Activity A: Reproduce the passage of the crosvm RFC starting at "As per its official" and ending at "including Linux KVM.".
Activity B: Write what comes next in the RFC on crosvm support in Fuchsia, picking up after its final sentence.

Source text:
= Beginning of Section =

RFC-0249: crosvm support in the platform

RFC-0249: crosvm support in the platform
StatusAccepted
Areas
  • Governance
Description

This RFC advocates for crosvm to be a first class emulator supported by the fuchsia platform, in addition to qemu and femu.

Issues
Gerrit change
Authors
Reviewers
Date submitted (year-month-day)2024-04-24
Date reviewed (year-month-day)2024-05-31

Summary

This document proposes the addition of crosvm as a supported system configuration by the Fuchsia project. This would enable us to continuously test Fuchsia on crosvm, and codifies our commitment to keep crosvm working at ToT.

Motivation

As per its official documentation, crosvm is a hosted (a.k.a. type-2) virtual machine monitor similar to QEMU-KVM or VirtualBox. It supports multiple architectures including x86_64 and arm64, as well a number of backends for hardware acceleration including Linux KVM.

There are users of Fuchsia which already employ the use of Fuchsia in crosvm based emulator, and we expect more over time. crosvm support will enable us to test out a number of drivers against the crosvm implementation of those hardware. While we already have support for QEMU, FEMU, machina, and GCE for a variety of implementations of various virtualized devices, there are quirks in every implementation and software working in any one of these emulator environments doesn't ensure it will work in another. In order to ensure we don't break users of crosvm, we need to enable automated testing of Fuchsia against crosvm in Fuchsia's testing infrastructure.

There are also some devices which crosvm provides support for which other emulation environments we do not yet support.

Additionally, we need to make it easier for our driver developers to write and maintain drivers which are used in a crosvm based environment. Currently this requires running Fuchsia in an out of tree product oriented environment. This approach does not scale.

Lastly, some technologies, such as the 64 bit Linux boot protocol for x86 is not otherwise supported by any of our existing hardware targets. As a result, we have yet to implement a Linux boot shim with such support yet, as it can not be tested.

= End of Section =

Information provided:
= Beginning of Section =

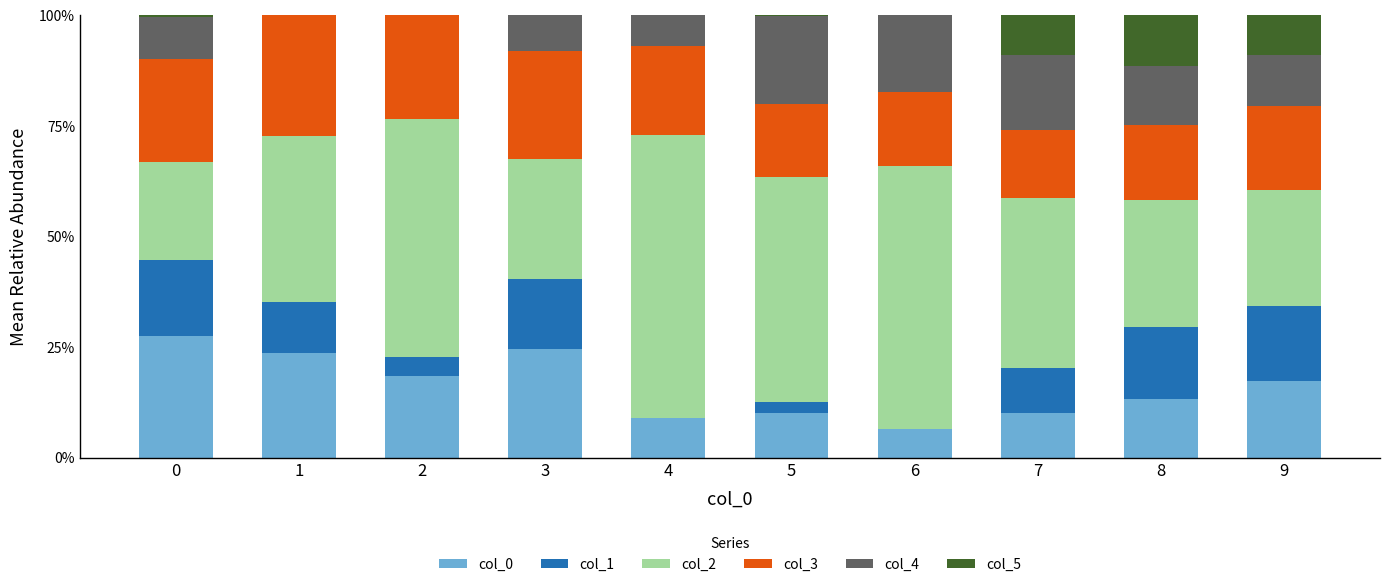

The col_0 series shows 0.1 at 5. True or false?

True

= End of Section =

Expected answer A:
As per its official documentation, crosvm is a hosted (a.k.a. type-2) virtual machine monitor similar to QEMU-KVM or VirtualBox. It supports multiple architectures including x86_64 and arm64, as well a number of backends for hardware acceleration including Linux KVM.

Expected answer B:
Stakeholders

Facilitator:

neelsa@google.com

Reviewers:

  • cja@google.com
  • jamesr@google.com
  • mcgrathr@google.com
  • olivernewman@google.com
  • wittrock@google.com

Consulted:

List people who should review the RFC, but whose approval is not required.

  • cpu@google.com
  • costan@google.com
  • diserovich@google.com
  • wilkinsonclay@google.com

Socialization:

This RFC went through a design review with the Engprod team. Additionally, all major stakeholders were reached out to during the investigation efforts.

Requirements

  • We must be confident that we will not break Fuchsia customers using crosvm-based emulators.
  • We must support both the x86_64 as well as aarch64 architectures in crosvm.
    • We must support the 64 bit linux boot protocol on x86_64 as well as aarch64.
  • We must support the Linux KVM backend for crosvm. Other backends would be a nice to have.
  • Driver developers should have an easy time testing their drivers against the crosvm based implementation of hardware their drivers are written for.

Design

We will add support for the crosvm to the platform by integrating it into the Fuchsia checkout as a CIPD prebuilt, adding support for launching crosvm to ffx, and then finally setting up relevant bots to run in pre and/or post submit.

Implementation

Bringup and 64 bit Linux boot shim

In order to bootstrap support for crosvm, we need to first enable Fuchsia to boot on crosvm. crosvm currently only supports either providing a custom bootloader or the 64 bit Linux boot protocol. Fuchsia supports providing an EFI based bootloader as well as multiboot and the 32 bit Linux boot protocol currently. This non-intersecting set of boot options prevents Fuchsia from currently booting on crosvm. So the first step in order to support crosvm is to conduct a bringup activity for crosvm and implement another boot shim for the 64 bit boot protocol.

It is noteworthy to mention that this problem only exists on x86. Fuchsia does boot on crosvm under aarch64. However, because crosvm only supports hardware accelerated virtualization by default, it is difficult for the average Fuchsia developer to actually run Fuchsia on crosvm under aarch64. While we have proven that crosvm was able to boot Fuchsia using the arm64 Linux boot shim in the past, there may be additional work necessary there as well to ensure it continues to boot.

Beyond the boot shim work, it's possible some work will be necessary for relevant storage and networking drivers to ensure the device works with ffx and infrastructure. This work will be uncovered after we finish bootshim work, which will land imminently for x86_64. We may require support from the crosvm team to get any remaining necessary fixes landed in their code.

crosvm prebuilt roller

A new builder will be set up to pull the latest sources from the upstream crosvm repository, build it with relevant features enabled, and then upload the final artifact to CIPD.

A roller will be responsible for updating the integration repository to ensure future jiri update commands result in the updated crosvm binary be delivered.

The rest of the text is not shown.